Exercise details: Select each line of the records that contains the word "watch" and copy it out.

>> START Dataset excerpts

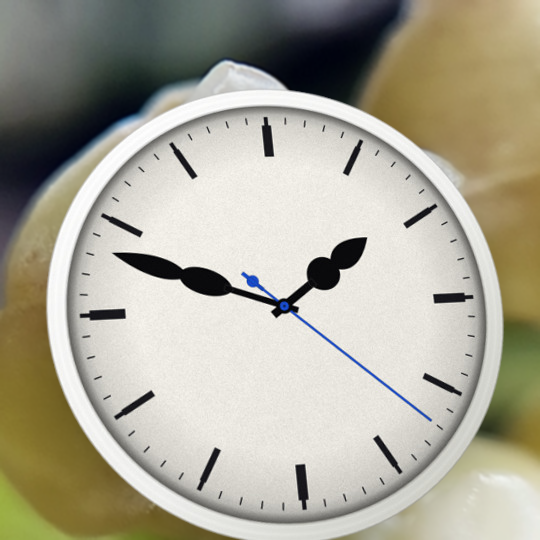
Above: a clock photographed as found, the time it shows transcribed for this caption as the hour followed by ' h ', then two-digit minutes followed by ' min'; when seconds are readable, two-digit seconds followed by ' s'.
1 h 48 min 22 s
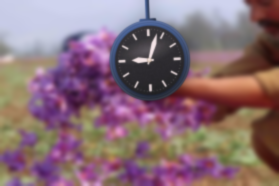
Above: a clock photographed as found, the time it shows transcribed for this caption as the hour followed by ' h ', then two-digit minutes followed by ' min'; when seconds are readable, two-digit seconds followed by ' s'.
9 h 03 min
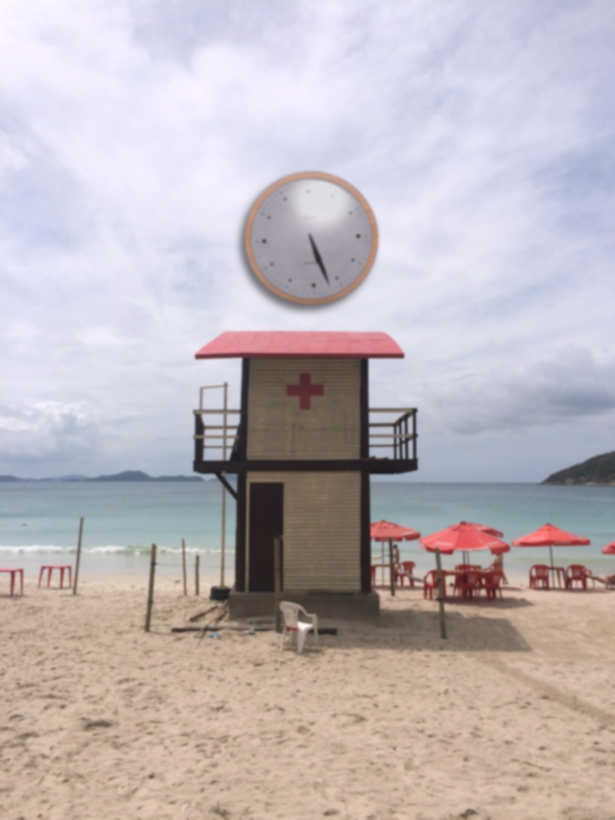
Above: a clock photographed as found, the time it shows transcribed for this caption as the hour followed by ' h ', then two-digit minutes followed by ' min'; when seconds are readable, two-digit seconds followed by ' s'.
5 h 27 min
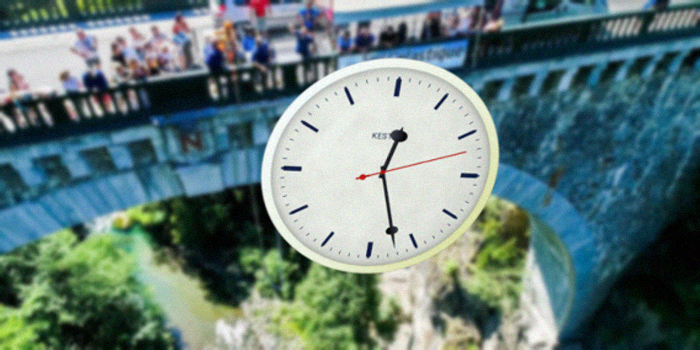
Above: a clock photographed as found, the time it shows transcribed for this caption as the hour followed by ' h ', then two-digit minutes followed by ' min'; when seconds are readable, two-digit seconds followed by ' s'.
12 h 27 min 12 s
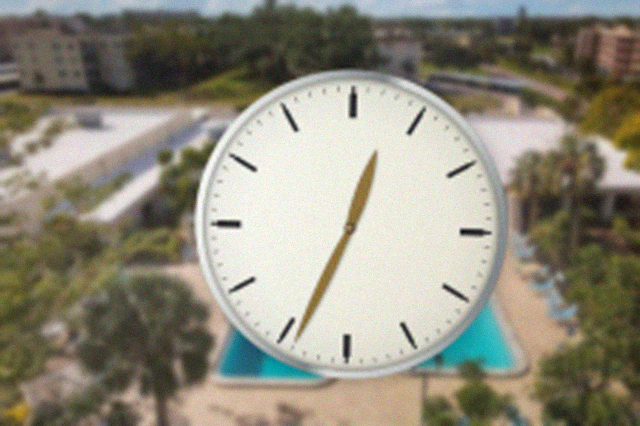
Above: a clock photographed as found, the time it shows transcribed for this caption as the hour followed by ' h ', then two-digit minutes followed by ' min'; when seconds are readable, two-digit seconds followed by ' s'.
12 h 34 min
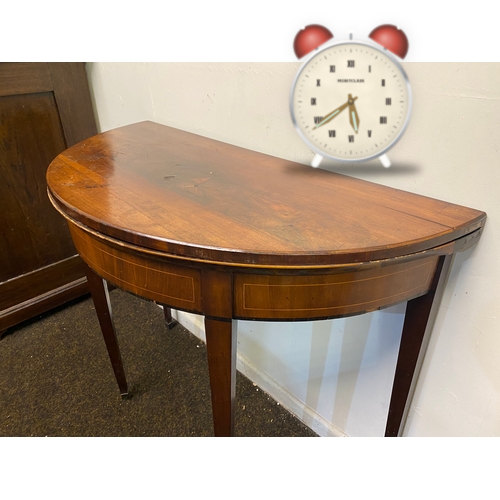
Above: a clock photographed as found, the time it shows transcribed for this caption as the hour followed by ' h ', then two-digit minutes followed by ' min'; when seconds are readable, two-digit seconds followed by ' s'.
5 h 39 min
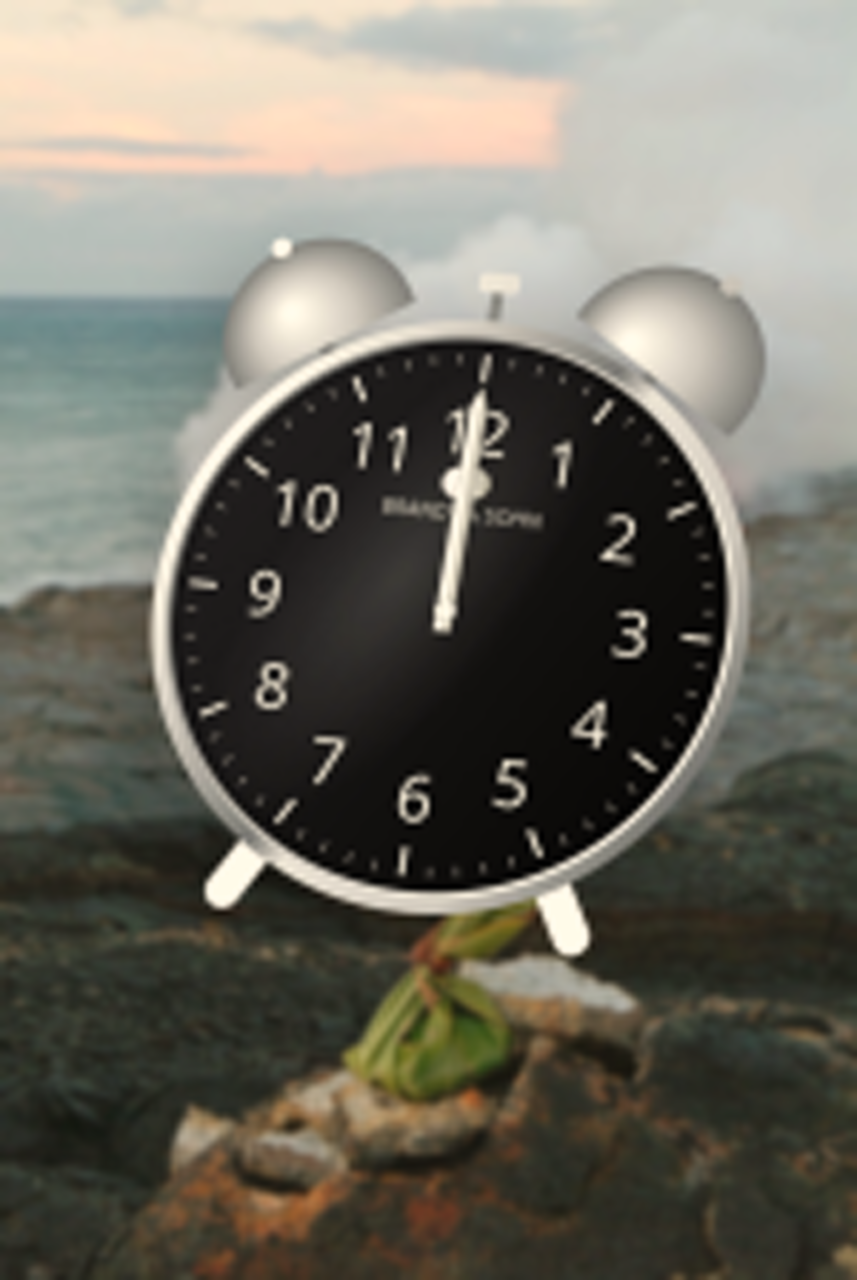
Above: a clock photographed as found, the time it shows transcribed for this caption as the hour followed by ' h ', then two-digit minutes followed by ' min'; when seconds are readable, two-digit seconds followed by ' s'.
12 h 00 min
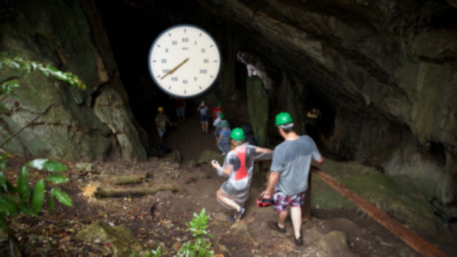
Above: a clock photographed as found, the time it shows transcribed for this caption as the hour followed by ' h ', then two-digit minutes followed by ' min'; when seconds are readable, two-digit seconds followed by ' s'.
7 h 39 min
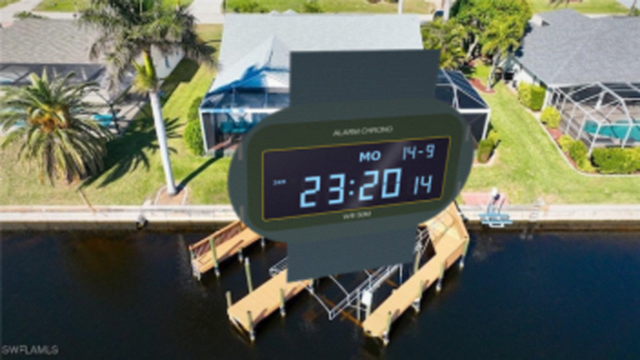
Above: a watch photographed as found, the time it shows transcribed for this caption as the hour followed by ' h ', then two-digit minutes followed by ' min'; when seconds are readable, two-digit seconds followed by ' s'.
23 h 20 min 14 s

>> END Dataset excerpts

Task output:
Above: a watch photographed as found, the time it shows transcribed for this caption as the hour followed by ' h ', then two-digit minutes followed by ' min'; when seconds are readable, two-digit seconds followed by ' s'.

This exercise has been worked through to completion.